BEGIN Provided data

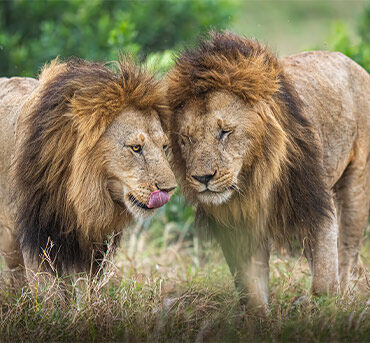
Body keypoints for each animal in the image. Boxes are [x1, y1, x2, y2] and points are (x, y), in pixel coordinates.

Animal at [0, 57, 176, 288]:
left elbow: (87, 289)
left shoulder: (93, 245)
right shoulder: (37, 238)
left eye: (164, 147)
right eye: (136, 148)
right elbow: (49, 291)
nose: (170, 189)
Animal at [166, 32, 368, 312]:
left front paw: (324, 309)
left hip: (356, 185)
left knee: (347, 252)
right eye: (186, 139)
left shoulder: (315, 203)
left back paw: (345, 296)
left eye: (225, 132)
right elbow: (252, 288)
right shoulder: (239, 224)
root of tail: (348, 60)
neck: (255, 178)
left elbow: (325, 278)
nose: (203, 178)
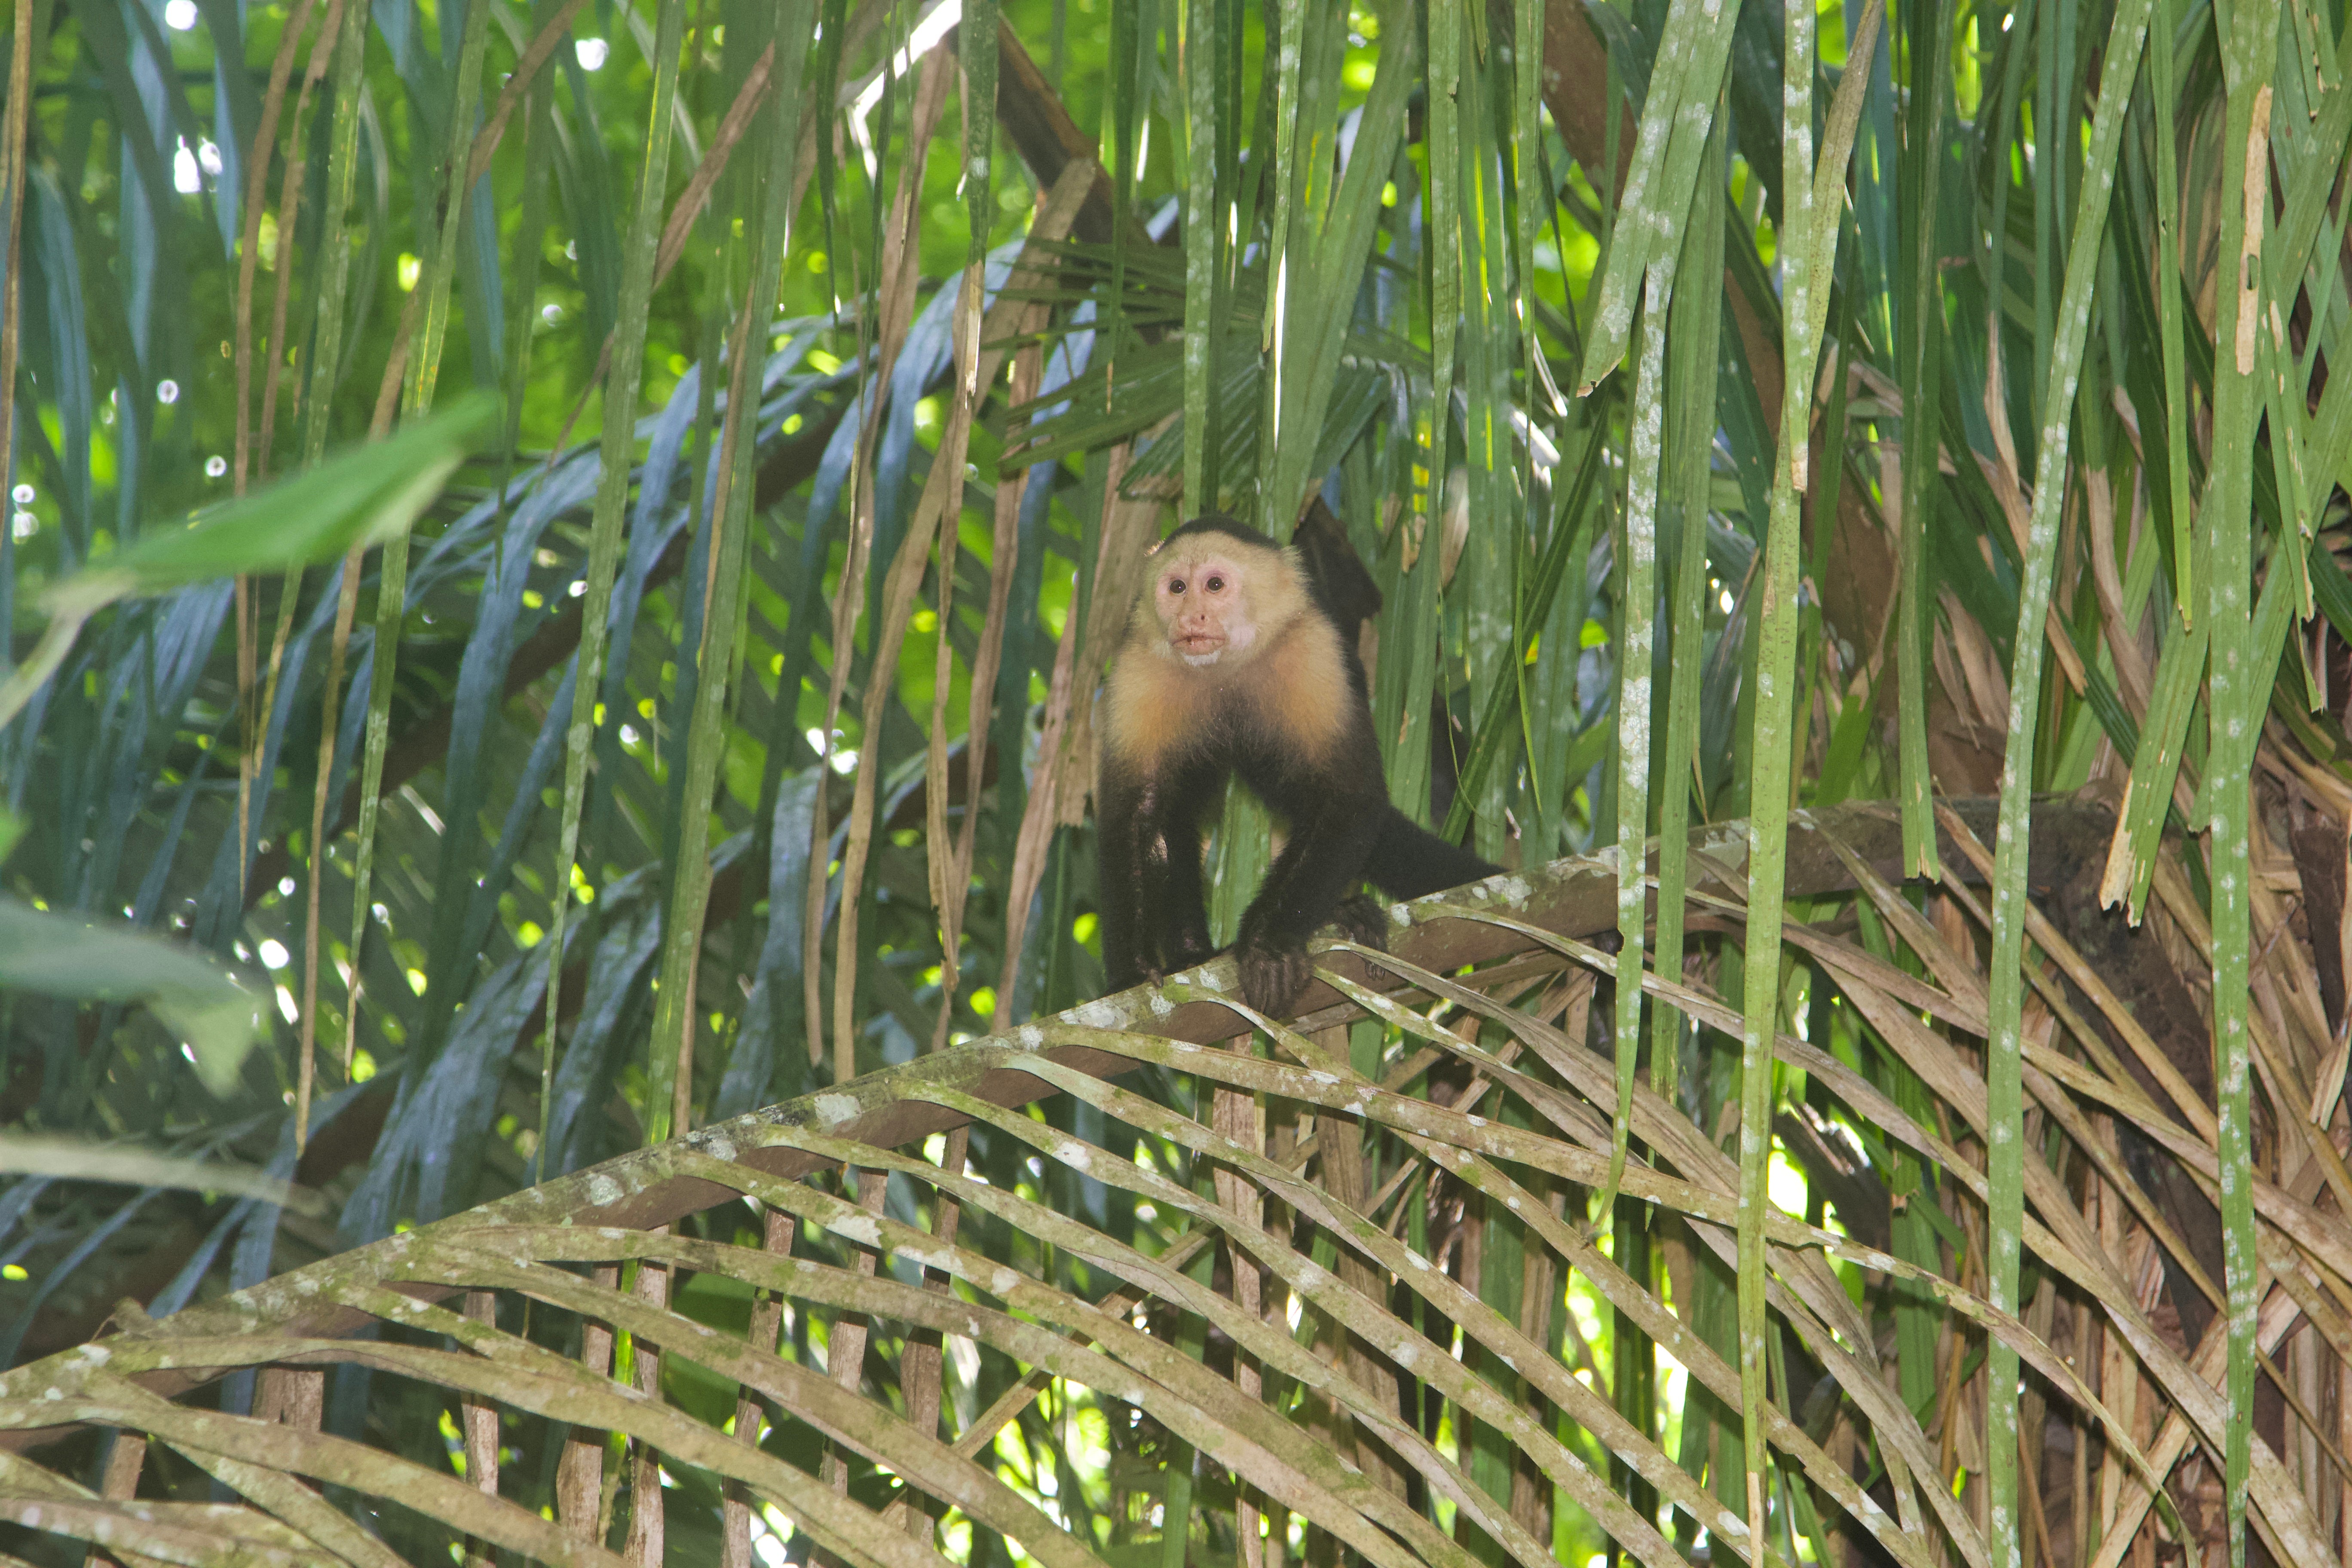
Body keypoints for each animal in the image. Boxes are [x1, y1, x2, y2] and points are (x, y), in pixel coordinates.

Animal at [1095, 512, 1503, 1015]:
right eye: (1176, 588)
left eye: (1214, 585)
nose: (1191, 617)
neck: (1224, 671)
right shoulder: (1139, 669)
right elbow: (1138, 815)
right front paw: (1133, 972)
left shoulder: (1313, 651)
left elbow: (1346, 796)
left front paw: (1267, 944)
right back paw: (1192, 955)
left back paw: (1343, 914)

END Provided data

Task goal: In the listing above, the lines from the one containing "left knee: (347, 252)" through the one containing "nose: (203, 178)" must be set down exactly, with no other lines.

Written answer:
left knee: (347, 252)
right eye: (186, 139)
left shoulder: (315, 203)
left back paw: (345, 296)
left eye: (225, 132)
right elbow: (252, 288)
right shoulder: (239, 224)
root of tail: (348, 60)
neck: (255, 178)
left elbow: (325, 278)
nose: (203, 178)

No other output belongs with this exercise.